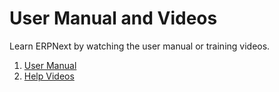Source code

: # User Manual and Videos

Learn ERPNext by watching the user manual or training videos.

1. [User Manual]({{docs_base_url}}/user/manual)
1. [Help Videos]({{docs_base_url}}/user/videos/learn)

Task details: Copy every line of the records above character for character, leaving out the picture.

Answer box:
Source code

: # User Manual and Videos

Learn ERPNext by watching the user manual or training videos.

1. [User Manual]({{docs_base_url}}/user/manual)
1. [Help Videos]({{docs_base_url}}/user/videos/learn)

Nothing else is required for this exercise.